Darfur: The genocide rages on
By Nat Hentoff, Jewish World Review
The United Nations has disgraced itself again. A special commission recently reported that the Khartoum government in Sudan is not committing genocide against the black African Muslims in Darfur. But even as the commission was investigating, the killings and government bombings of villages continued. As with the 1994 horrors in Rwanda, five years from now as the corpses mount in Darfur, some world leaders will again piously say: “Never again.”
The U.N. special commission did admit that crimes against humanity and war crimes are taking place in Darfur by government-directed Arab Janjaweed and Khartoum’s own soldiers and helicopters.
Yes, said the commission there is “killing of civilians, torture, enforced disappearances, destruction of villages, rape and other forms of sexual violence, pillaging and forced displacement. … It is clear that most attacks were deliberately and indiscriminately directed against civilians.” This is not genocide?
So far, at least 300,000 civilians have died from violence and disease, and some 10,000 more are annihilated every month. Yet, says this shamefully sophistic U.N. commission: “Generally speaking the policy of attacking, killing and forcibly displacing members of some tribes does not evince a specific intent to annihilate, in whole or in part, a group distinguished on racial, ethnic, national or religious grounds.” That’s the definition, in international law, of genocide.
Specifically speaking, international genocide is then, indeed, the case in Darfur.
At least 800,000 were massacred in Rwanda while Bill Clinton and Kofi Annan (then the head of the U.N. peacekeeping division) deliberately did nothing to stop it. How many more will have to be slaughtered in Darfur before enough of the world is able to confront the horrifying face of genocide and end it? A million? Two million?
Or, as Terry George – director, producer and co-writer of the film “Hotel Rwanda” – says in the Jan. 18 edition of Newsday: “Is it that we consider human life in Africa of less value than elsewhere?”

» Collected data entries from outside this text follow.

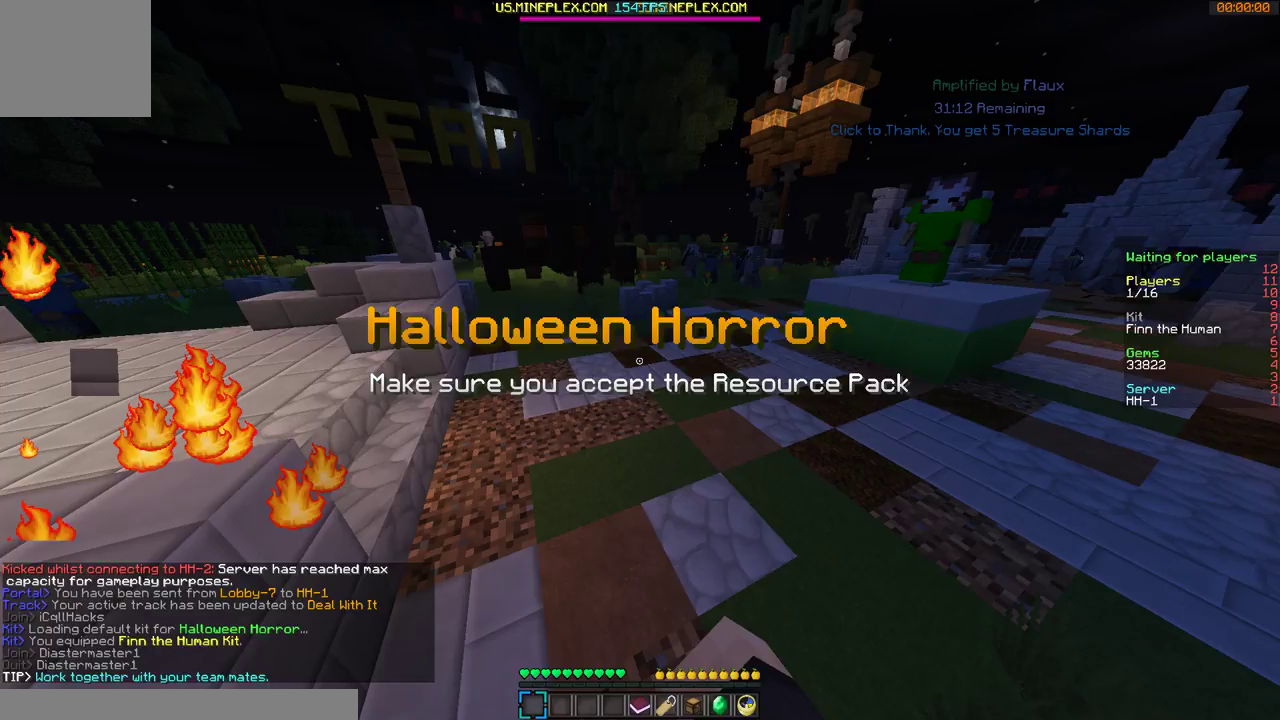
{"keys": ["d"], "mouse": [], "events": []}
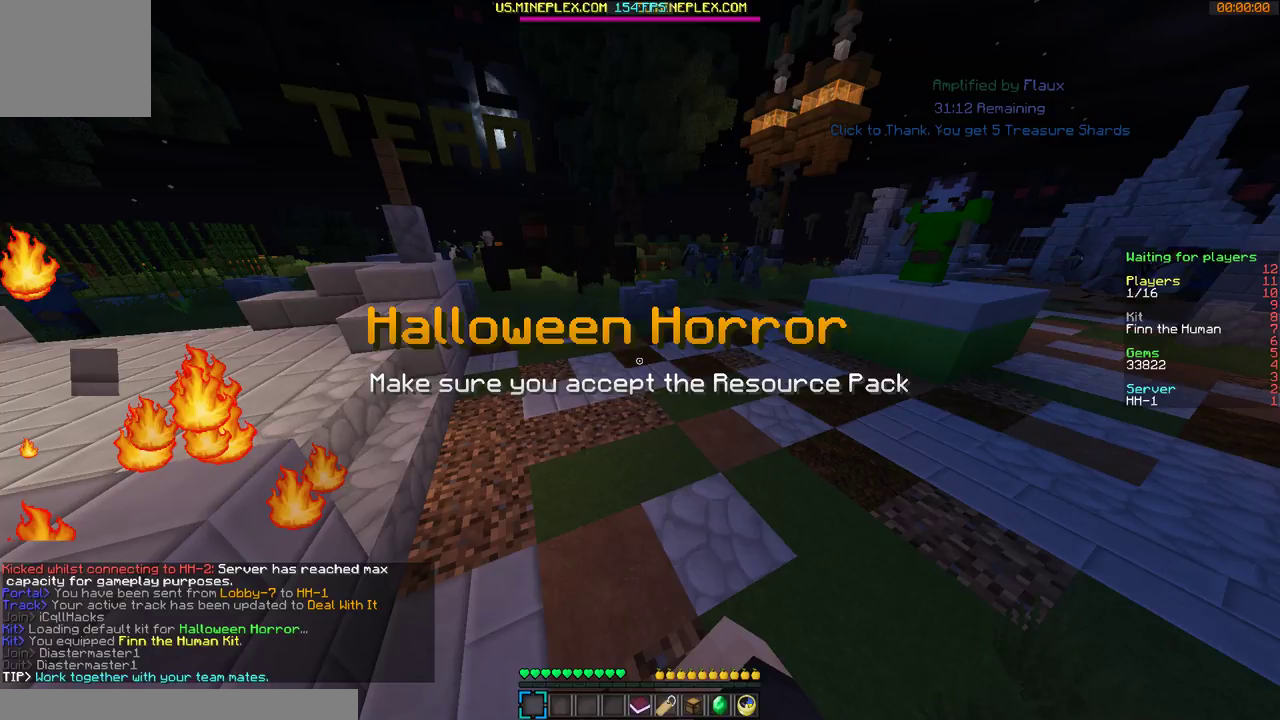
{"keys": ["d"], "mouse": [], "events": []}
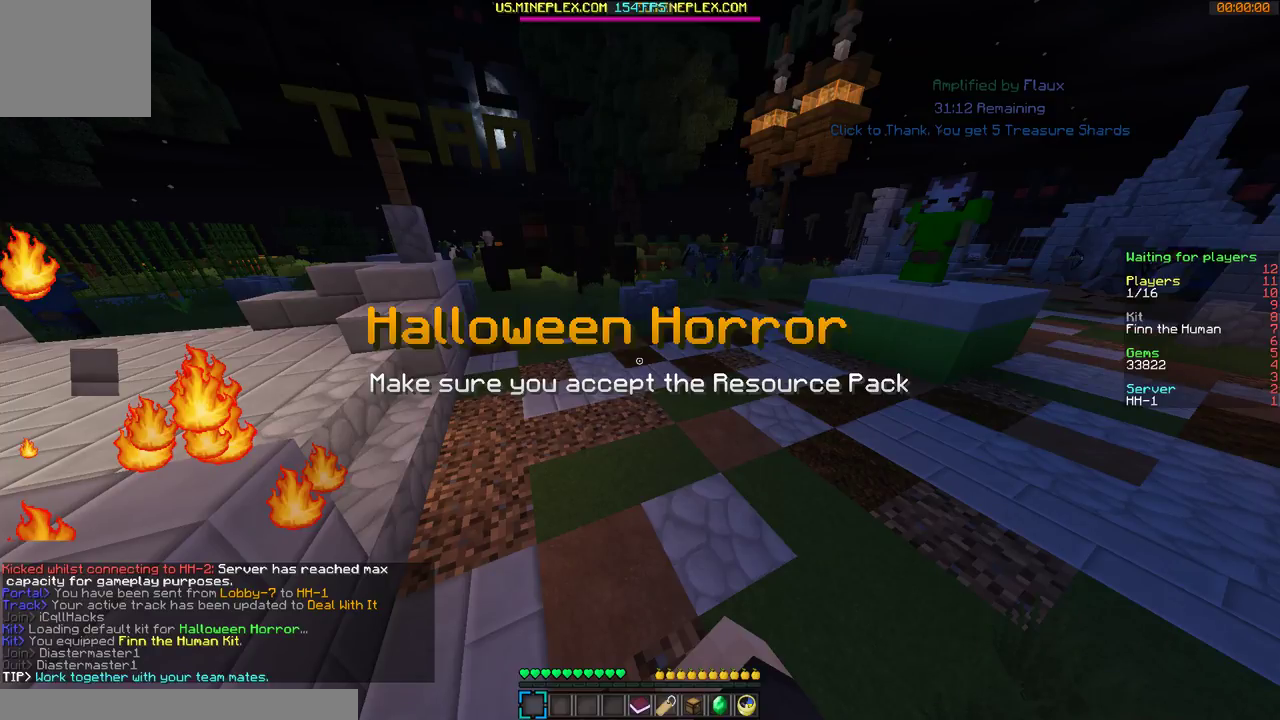
{"keys": ["d"], "mouse": [], "events": []}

Is that how we feel in America? Where are the protests of the genocide by religious leaders in the streets? Does Michael Moore or MoveOn.org care?
Now, the United Nations, increasingly useless in matters of life and death, is debating where those its commission has accused of war crimes and crimes against humanity should be prosecuted.
There is a movement, supported by Annan, to turn the suspects over to the International Criminal Court. The United States vigorously disagrees, for it has no confidence in that court, and instead suggests a new tribunal run by both the African Union and the United Nations. It would be installed at the war crimes court in Arusha, Tanzania, now dealing with suspects in the Rwanda genocide.
The New York Sun’s Benny Avni – a persistently perceptive and candid reporter on the United Nations – wrote on Jan. 30 that this new debate, as the killing goes on in Darfur, is “like arguing about the shape of the prosecution table at Nuremberg while the gas chambers of Auschwitz are still active.”
Can anything be done while this next debate at the U.N. General Assembly drones on – and the Janjaweed enjoy their murderous assignments from the Khartoum government?
The United States – in a statement by then-Secretary of State Colin Powell – has been the only nation to explicitly and honestly declare these atrocities in Darfur are genocide. And George W. Bush has shown deeply felt concern. But is there anything more we can do beyond words?
As Avni says: “What is needed, instead, is action. Backed by an aircraft carrier in the Mediterranean, Washington should immediately declare and enforce a no-fly zone over western Sudan. A few British and American military experts should then help organize a sizeable African Union force on the ground, which will put an end to the slaughter and ensure that villagers can go back to their homes, now occupied by Khartoum-backed Janjaweed militias.”
As of now, there are some 1,300 African Union observers in Darfur, and they do not have the power or the authority to do more. They are without a mandate to stop the genocide – or whatever the slippery United Nations chooses to call it. But the United States and Britain could provide the funds to equip 10,000 or more African Union troops to go after the Janjaweed and protect those black African Muslims who still survive.
The English, however, want the International Criminal Court to prosecute the war criminals; but if Prime Minister Tony Blair and President Bush can transcend that disagreement, there is still a chance that Darfur will not become more of a Rwanda-like nightmare than it already is.
Both Blair and Bush had the courage and determination that resulted in the resounding elections in Iraq. Will they lead a coalition of the willing to bypass the impotent United Nations and demonstrate to the world that human life in Africa is of universal value? I see no other hope for the remaining victims in Darfur.